Gender and species differences in triadimefon metabolism by rodent hepatic microsomes

Abstract

Understanding the potential differences in metabolic capacity and kinetics between various common laboratory species as well as between genders is an important facet of chemical risk assessment that is often overlooked, particularly for chemicals which undergo non-cytochrome P450 mediated metabolism. The use of physiologically based pharmacokinetic (PBPK) models to better describe chemical exposure is made more powerful by incorporation of high quality in vitro kinetic data. To this end, metabolism of the conazole fungicide triadimefon was studied in hepatic microsomes of both genders of SD rats and CD-1 mice.

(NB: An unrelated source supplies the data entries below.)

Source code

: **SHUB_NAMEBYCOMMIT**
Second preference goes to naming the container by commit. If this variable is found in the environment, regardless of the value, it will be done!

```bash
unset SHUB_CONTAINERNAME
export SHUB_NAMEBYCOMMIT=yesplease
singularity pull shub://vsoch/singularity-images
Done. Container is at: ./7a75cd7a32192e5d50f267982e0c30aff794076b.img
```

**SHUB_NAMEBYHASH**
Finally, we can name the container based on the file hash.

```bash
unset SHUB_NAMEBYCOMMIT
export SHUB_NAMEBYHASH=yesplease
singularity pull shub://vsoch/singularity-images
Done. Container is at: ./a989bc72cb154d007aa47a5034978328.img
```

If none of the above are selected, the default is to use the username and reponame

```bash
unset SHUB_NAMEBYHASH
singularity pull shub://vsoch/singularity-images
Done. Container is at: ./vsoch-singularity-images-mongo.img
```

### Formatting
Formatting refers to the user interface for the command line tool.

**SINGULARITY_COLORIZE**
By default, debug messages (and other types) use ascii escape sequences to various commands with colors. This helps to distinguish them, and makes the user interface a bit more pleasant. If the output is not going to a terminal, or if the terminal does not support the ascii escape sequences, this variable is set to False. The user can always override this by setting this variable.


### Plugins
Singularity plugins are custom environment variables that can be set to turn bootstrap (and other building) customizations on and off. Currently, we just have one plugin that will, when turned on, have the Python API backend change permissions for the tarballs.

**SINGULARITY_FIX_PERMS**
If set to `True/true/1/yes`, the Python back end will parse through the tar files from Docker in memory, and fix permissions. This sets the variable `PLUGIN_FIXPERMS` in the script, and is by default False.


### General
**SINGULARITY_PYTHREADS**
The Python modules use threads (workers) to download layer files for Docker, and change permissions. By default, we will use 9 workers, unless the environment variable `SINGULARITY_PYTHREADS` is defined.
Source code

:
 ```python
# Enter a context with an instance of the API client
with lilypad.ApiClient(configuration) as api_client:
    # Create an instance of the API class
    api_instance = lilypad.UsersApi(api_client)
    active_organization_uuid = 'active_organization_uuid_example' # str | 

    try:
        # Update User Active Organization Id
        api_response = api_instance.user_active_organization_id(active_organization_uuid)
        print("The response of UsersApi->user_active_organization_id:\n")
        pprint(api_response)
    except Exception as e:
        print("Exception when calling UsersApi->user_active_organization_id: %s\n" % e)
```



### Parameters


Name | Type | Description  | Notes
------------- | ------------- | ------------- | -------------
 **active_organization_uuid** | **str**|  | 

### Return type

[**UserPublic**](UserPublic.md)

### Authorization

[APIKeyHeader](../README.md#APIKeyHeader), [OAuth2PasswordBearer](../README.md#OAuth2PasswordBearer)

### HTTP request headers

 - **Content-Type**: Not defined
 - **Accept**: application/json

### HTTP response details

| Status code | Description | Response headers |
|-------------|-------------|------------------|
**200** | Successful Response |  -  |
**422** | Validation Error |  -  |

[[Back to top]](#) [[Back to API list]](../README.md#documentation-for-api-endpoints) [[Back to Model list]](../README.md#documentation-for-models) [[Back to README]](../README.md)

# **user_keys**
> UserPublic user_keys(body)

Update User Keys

Triadimefon depletion and triadimenol formation were measured in each type of microsomes. Michaelis–Menten regressions were applied to metabolic data and VMAX and the Michaelis constant (KM) values calculated. Male SD rats metabolized triadimefon more rapidly than female SD rats or either gender of CD-1 mouse. KM values were in the micromolar range, indicating the possibility of competitive inhibition with endogenous substrates. Intrinsic clearances derived from kinetic parameters indicate that triadimefon metabolism is blood-flow limited in all organisms studied with the possible exception of female rat. The in vitro half-life method was investigated as a less resource intensive method for the derivation of intrinsic clearance, and was found to be useful as a complement to the traditional Michaelis–Menten approach.